Messaging from central banks is that there is too much risk in global financial system (Crypto/housing etc.)
Federal Reserve increasing interest rates to cool markets. Will cause difficulty for investors.
New environment will force companies to return capital back to shareholders and show profits.
This market is brutal and exhausting. Today was a rollercoaster as usual, starting strong, then got crushed by the dip-sellers who dumped stocks. Crude slid today though it shows that we're making progress against inflation. Today did see a rebound in tech. He doesn't see oil staying down until there's a peace deal in the Russia-Ukraine war. Powell can't win: he must prioritize fighting inflation and not creating jobs. He needs to see oil keep coming down.
Recession shopping list. Time to prepare for a recession is not when one is in full swing. Just like the time to buy insurance is not when your house is already on fire. He set plans in motion earlier this year in anticipation of a slowdown in the economy. It's looking increasingly likely a recession is in the making, and you want to be positioned for the environment 12 months from now. Your portfolio should be more defensive, have more cash, more gold and utilities and staples, light on high beta and financials and industrials and some cyclicals. Do your research on things you want to own for the next up cycle. Bull markets follow bears, as surely as night follows day.
What if you haven't raised cash by now? Sell now, or ride it out? A recessionary bear market lasts, on average, 16 months. S&P 500 is down 1/3 off prior highs. Shortest recessionary bear market was 2 years ago, which started in February and ended in March. You don't want to be making binary decisions of all in or all out. Look at your portfolio, stock by stock, and sector by sector. How resilient is it? Strong balance sheet? A need or a want? This one will be driven by consumers tightening their belts. Groceries, gas are needs. $6 foamy latte could become more of a want when things get a bit darker.

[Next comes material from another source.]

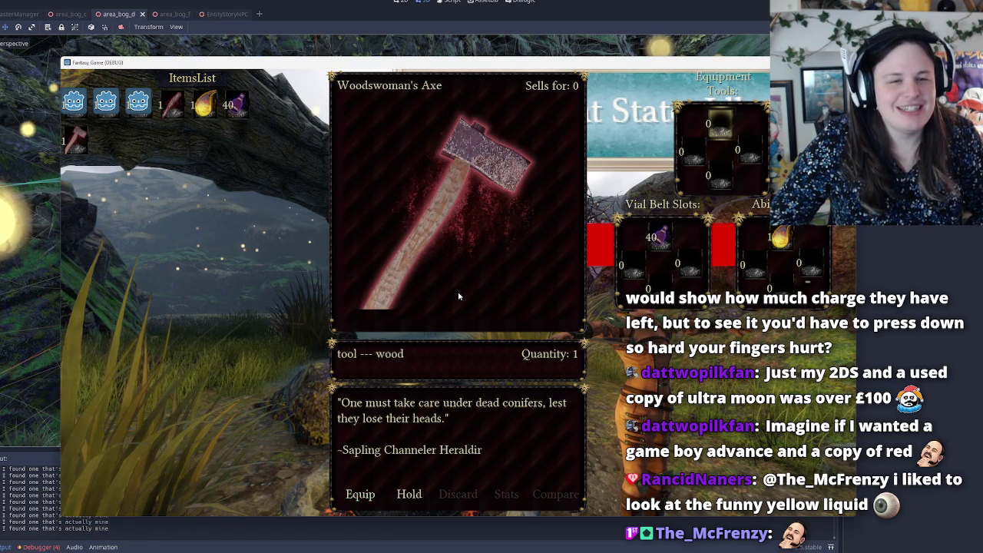
{"action": "key", "text": "Return"}
{"action": "key", "text": "Escape"}
{"action": "key", "text": "Escape"}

Impact of recession on oil demand, its price, and related stocks? The elephant in the room with any commodity. If you knew what the price was going to be, you'd know how to play the sector. Recession will throttle back demand. Wild card is what will happen with supply. A lot of supply is not getting online because of the Russia-Ukraine conflict.

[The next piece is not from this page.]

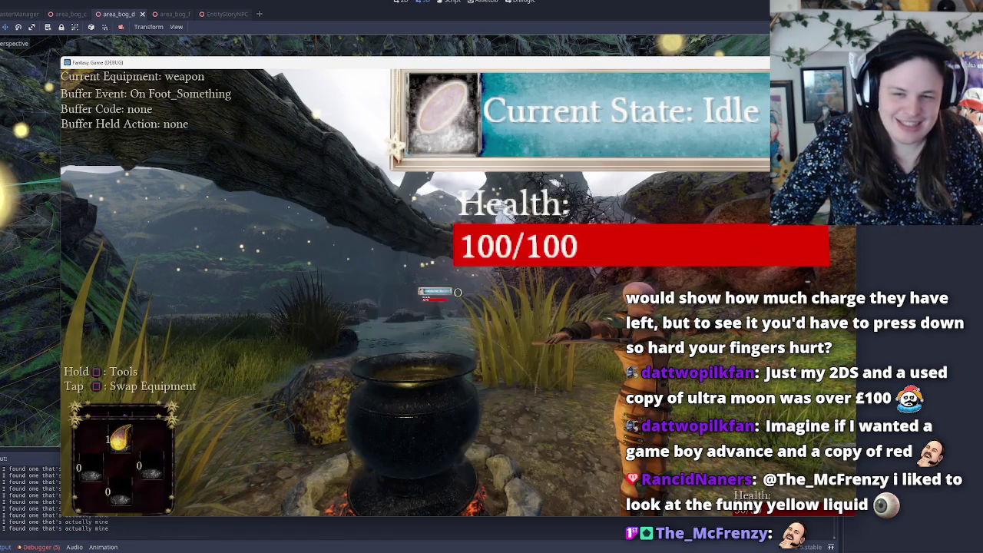
{"action": "key", "text": "q"}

Canadian financials. Great businesses, especially the banks. Core holdings, though sometimes you want more or less exposure. In an economic slowdown, as he expects this year, you want to pare back. Weed out the names in your portfolio that aren't resilient through the cycle. He owns RY, TD, BMO, and BAM.A. Each has unique aspects that make for good diversification within the sector. BAM.A is the best in class alternative assets manager in the country. Pullbacks provide an opportune chance to buy, put them away, and collect some income. Strong, sustainable, competitive advantages. Strong compounders over time.
Time to be in income and some growth stocks? All eyes are on the Fed later this afternoon. Fed policy decisions have dominated the headlines. Abrupt u-turn from easing to tightening. The aggressiveness proposed for tightening has shocked the markets. Main motivation is to try to get inflation under control. It's more persistent than the Fed first thought, and the war in Ukraine is exacerbating things. Pockets of the market offer good value, those that are defensive and income-oriented. Growth stocks that have really strong fundamentals in terms of earnings and cashflow. Valuations in both have come down.
Favour profitable big tech with strong record of increasing profits? Absolutely. Money has come out of the most speculative parts of the market. Companies with strong fundamentals and cashflow have a lot of options to create value if we were to have a recession. Product domain will likely remain strong, spin off lots of cash, buy weaker competitors, buy back shares.